What else is known? Binance emphasized that the exchange’s security team is dealing with the issue and is actively blacklisting suspicious addresses.

The software detected by analysts belongs to the Clipper type, such programs intercept data from the clipboard, and in this case, they target crypto wallet addresses.

When a user copies and pastes a wallet address to transfer cryptocurrency, the malware replaces the original address with the one specified by the attacker. The cryptocurrency is sent to the attacker's wallet if the user completes the transfer without noticing the change.
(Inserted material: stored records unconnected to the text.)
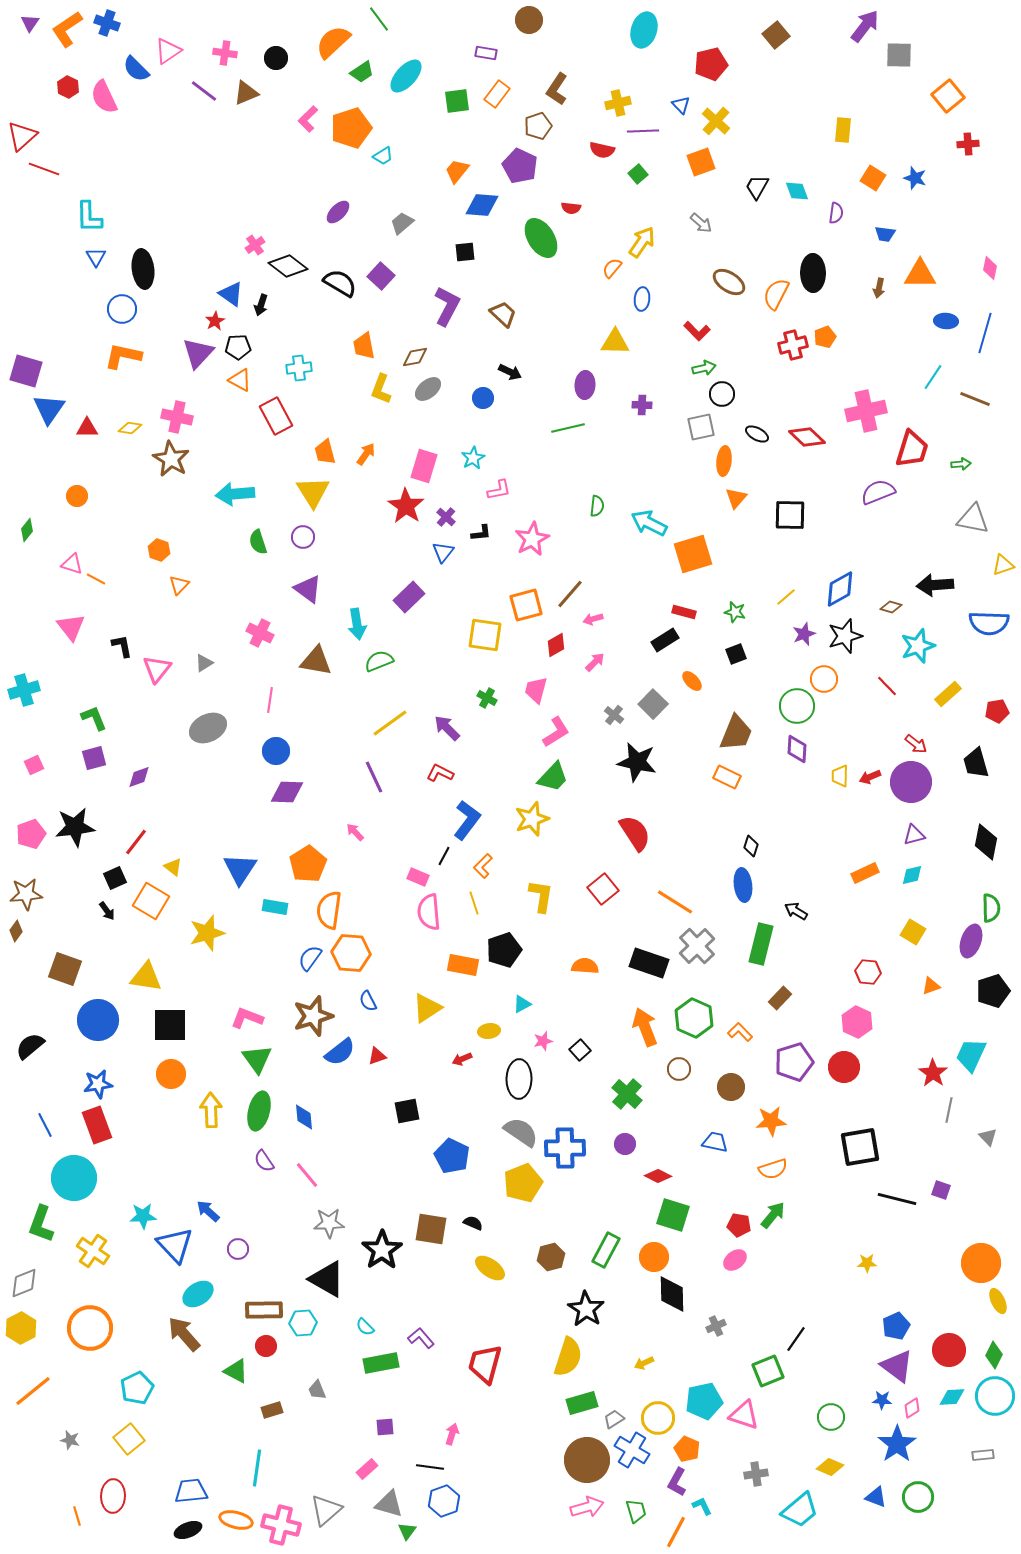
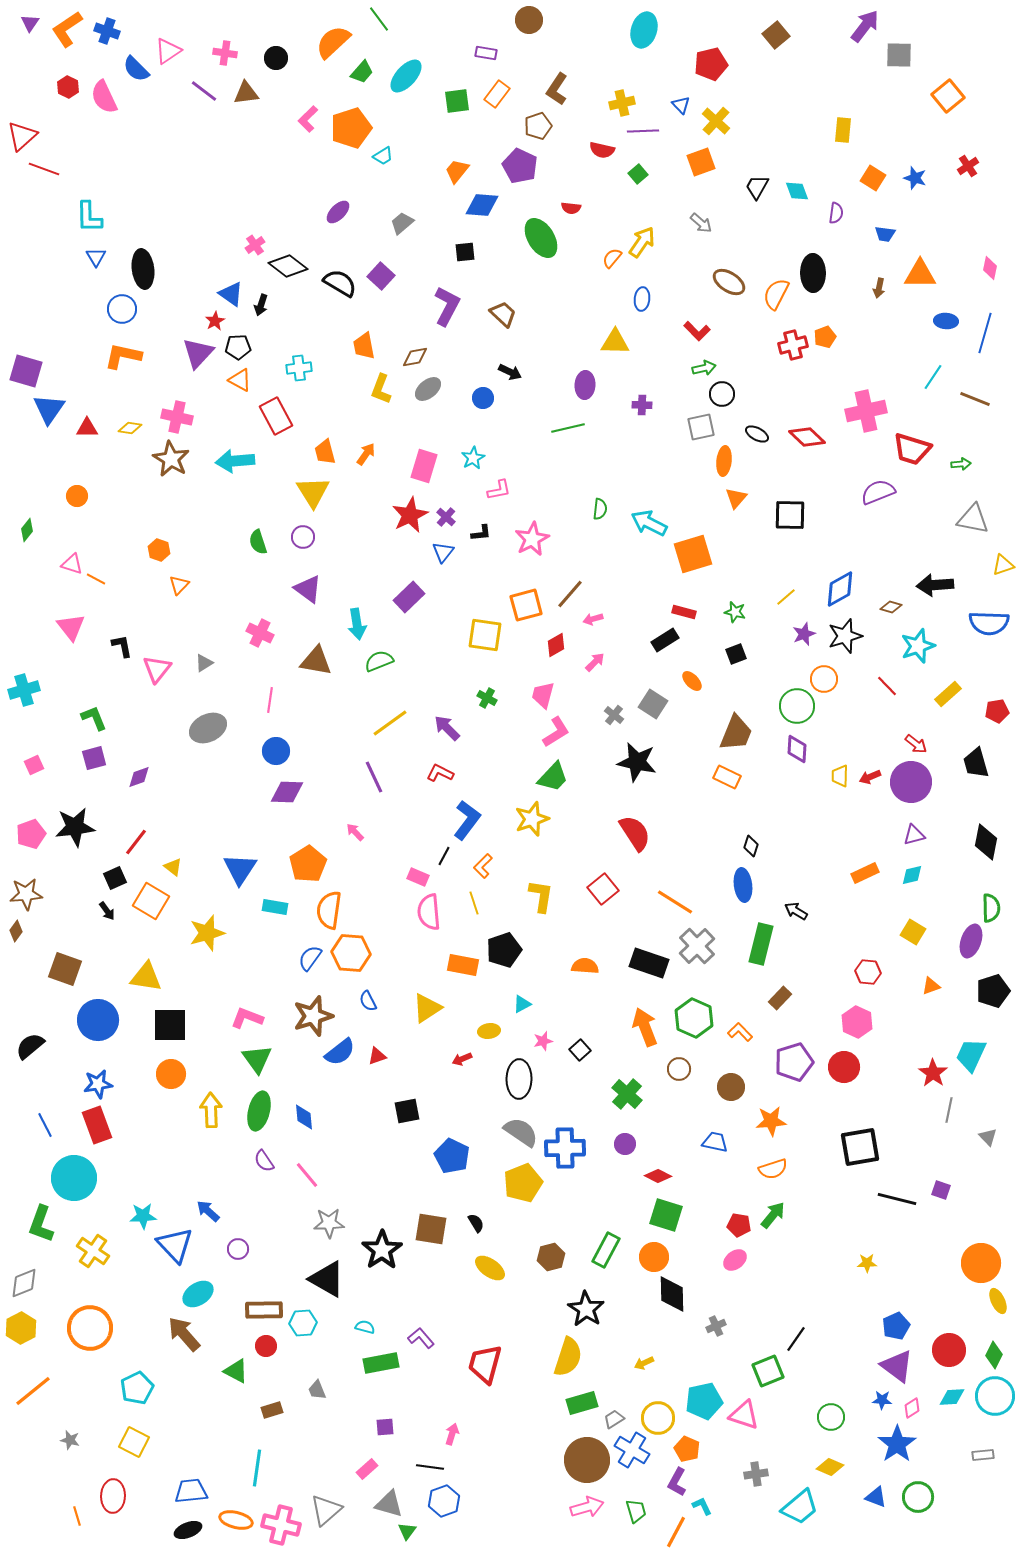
blue cross at (107, 23): moved 8 px down
green trapezoid at (362, 72): rotated 15 degrees counterclockwise
brown triangle at (246, 93): rotated 16 degrees clockwise
yellow cross at (618, 103): moved 4 px right
red cross at (968, 144): moved 22 px down; rotated 30 degrees counterclockwise
orange semicircle at (612, 268): moved 10 px up
red trapezoid at (912, 449): rotated 90 degrees clockwise
cyan arrow at (235, 494): moved 33 px up
red star at (406, 506): moved 4 px right, 9 px down; rotated 12 degrees clockwise
green semicircle at (597, 506): moved 3 px right, 3 px down
pink trapezoid at (536, 690): moved 7 px right, 5 px down
gray square at (653, 704): rotated 12 degrees counterclockwise
green square at (673, 1215): moved 7 px left
black semicircle at (473, 1223): moved 3 px right; rotated 36 degrees clockwise
cyan semicircle at (365, 1327): rotated 150 degrees clockwise
yellow square at (129, 1439): moved 5 px right, 3 px down; rotated 24 degrees counterclockwise
cyan trapezoid at (800, 1510): moved 3 px up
Malware is often spread through unofficial apps and plugins, especially on Android and web versions, but analysts say iOS users should also remain vigilant.

Many victims mistakenly install such programs when searching for software in their native language or through unofficial channels, often due to restrictions in their countries.

In addition to blacklisting suspicious addresses, the exchange notifies victims of the malware and recommends that they check their devices. Victims are also asked for details about the incidents, which will help identify specific programs.

Binance experts urged not to install applications from unofficial sources, as well as to thoroughly check addresses before making transactions and use antivirus.

In August, IS company Check Point discovered software with a similar mechanism of action called Styx Stealer. The creator under the nickname Sty1x lives in Turkey and distributes the program on a paid monthly or perpetual subscription basis.

In the same month, Microsoft said a group of hackers from North Korea used a zero-day vulnerability in the Chromium web browser to steal cryptocurrencies.

Last year, antivirus developer ESET discovered trojans embedded in messengers WhatsApp and Telegram that could spoof crypto wallet addresses and extract seed phrases to gain access to them.